But first, HAPPY FOURTH🎆 from the pups:
Jett, yesterday afternoon. 💙💙🎉. pics: R.T.
Lilac, too!💙💙🎆
******
Posted by Uzo, PETA.ORG, on June 22
More and more people are learning that big cats and elephants suffer in circuses, but bears are also abused in them. Like tigers, elephants, and lions, bears don’t choose to perform, and they’re treated just as terribly as the other animals are. Here are six reasons why bears don’t belong in the circus:
1. They’re forced to stand on their hind legs for hours — if they can’t do it, they risk choking and hanging themselves.
A PETA Asia observer visited 10 circuses and training facilities in Suzhou, China, and learned that trainers chain bear cubs by the necks and tether them to a wall to “teach” them to walk on their hind legs. They’re forced to remain upright, sometimes for hours.
Even if they’re exhausted, they’re forced to hold themselves up — otherwise, they can choke or hang themselves.
We’re sure that you’ve seen video footage of bears in their natural environment. Walking on their hind legs is an extremely unnatural behavior for them.
2. Trainers make them perform mindless, uncomfortable tricks out of fear.
Trainers force bears to jump over objects, walk upright on their hind legs, and perform other confusing, tedious tricks. Some cry out during the “training exercises” for these stunts.
3. They’re in a constant state of distress when “performing.” While you may know a human who can easily walk while doing a handstand, this position is unnatural for bears.

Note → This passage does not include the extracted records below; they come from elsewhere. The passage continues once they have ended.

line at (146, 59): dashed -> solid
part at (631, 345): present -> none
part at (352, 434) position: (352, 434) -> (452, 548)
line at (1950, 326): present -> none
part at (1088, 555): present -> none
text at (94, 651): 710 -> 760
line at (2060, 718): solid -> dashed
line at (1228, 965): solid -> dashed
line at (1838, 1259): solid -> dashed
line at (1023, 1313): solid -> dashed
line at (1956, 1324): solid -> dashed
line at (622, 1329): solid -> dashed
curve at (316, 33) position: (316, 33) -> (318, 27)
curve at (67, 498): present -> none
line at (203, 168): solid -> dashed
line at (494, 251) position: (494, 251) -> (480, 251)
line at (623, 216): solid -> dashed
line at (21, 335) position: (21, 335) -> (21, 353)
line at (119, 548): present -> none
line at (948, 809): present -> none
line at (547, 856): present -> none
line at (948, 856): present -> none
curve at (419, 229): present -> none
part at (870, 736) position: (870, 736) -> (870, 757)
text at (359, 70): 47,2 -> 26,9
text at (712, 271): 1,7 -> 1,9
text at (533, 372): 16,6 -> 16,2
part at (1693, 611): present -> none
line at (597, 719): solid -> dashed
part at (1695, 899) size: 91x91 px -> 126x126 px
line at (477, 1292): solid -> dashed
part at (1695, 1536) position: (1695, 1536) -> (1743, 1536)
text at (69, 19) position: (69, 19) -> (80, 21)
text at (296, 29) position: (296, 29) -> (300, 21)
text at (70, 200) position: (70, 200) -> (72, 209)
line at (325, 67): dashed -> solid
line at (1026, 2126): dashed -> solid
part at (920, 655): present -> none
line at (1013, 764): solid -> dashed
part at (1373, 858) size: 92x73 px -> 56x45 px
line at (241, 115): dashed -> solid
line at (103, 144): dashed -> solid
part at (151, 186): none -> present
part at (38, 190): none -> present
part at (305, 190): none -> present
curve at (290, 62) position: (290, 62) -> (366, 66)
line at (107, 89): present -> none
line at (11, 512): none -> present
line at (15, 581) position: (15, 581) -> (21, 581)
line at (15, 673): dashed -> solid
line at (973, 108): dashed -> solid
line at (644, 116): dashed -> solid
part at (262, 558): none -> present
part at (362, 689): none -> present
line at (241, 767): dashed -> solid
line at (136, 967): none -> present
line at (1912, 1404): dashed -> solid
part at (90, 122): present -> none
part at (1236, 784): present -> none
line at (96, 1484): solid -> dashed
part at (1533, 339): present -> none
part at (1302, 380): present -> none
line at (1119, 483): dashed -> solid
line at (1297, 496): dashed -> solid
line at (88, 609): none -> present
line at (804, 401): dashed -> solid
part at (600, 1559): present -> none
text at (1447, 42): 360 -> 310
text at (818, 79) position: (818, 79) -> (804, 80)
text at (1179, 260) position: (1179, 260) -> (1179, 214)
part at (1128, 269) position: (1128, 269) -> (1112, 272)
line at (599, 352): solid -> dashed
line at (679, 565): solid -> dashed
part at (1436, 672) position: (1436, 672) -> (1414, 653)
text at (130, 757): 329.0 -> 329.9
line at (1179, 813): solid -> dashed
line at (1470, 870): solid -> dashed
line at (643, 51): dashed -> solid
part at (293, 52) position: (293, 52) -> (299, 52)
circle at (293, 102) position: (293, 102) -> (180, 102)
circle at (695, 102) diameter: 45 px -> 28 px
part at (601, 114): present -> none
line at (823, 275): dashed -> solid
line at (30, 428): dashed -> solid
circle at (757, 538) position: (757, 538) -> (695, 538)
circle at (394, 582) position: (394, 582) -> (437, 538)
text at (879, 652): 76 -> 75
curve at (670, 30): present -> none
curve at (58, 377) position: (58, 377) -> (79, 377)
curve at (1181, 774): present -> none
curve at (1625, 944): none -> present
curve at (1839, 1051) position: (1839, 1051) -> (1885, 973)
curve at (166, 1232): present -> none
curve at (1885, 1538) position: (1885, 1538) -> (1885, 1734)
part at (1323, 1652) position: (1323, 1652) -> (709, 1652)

Even so, they have to perform such tricks out of fear.
During a Tangier Shrine Circus performance, an attendee filmed disturbing video footage of trainers pulling a bear by a muzzle while the animal was walking upright. The bear urinated — in obvious distress — when the trainers made the frightened animal to walk on his or her front legs.
4. Their families are torn apart by circuses and forced to live inside cramped cages.
Circuses all over the world tear apart families. Cubs are taken away from their mothers and forced to be in close proximity to humans. When they aren’t enduring awful training exercises or stage performances, they’re left in tiny cages and have little room to move freely.
For animals who normally have a large home range in the wild, a cage is lonely, stressful, and unnatural.
5. Circus conditions often cause them to become depressed and develop severe psychological problems.
Bears in the wild roam on home ranges that can encompass hundreds of miles. With no freedom or space to move around, most of those in circuses become severely depressed. They’re normally energetic animals who need to satisfy their curiosity by exploring their surroundings and searching for their next meal.
Bears trapped in circuses frequently start pacing continuously — a sign of severe psychological distress called zoochosis.
6. No sentient being wants to be trapped in a circus.
Like all living, sentient beings, bears are meant to be free. No one should have to live in a cage and perform meaningless tricks for the sake of “entertainment.”
What You Can Do to Help Bears:
Pledge never to visit any circus that uses animals, and urge your friends and family members to stay away from them, too! There are so many marvelous circuses with only willing human performers — who choose to learn stunts.
Bears in circuses don’t have a choice about performing. With your help, we can end this cruelty.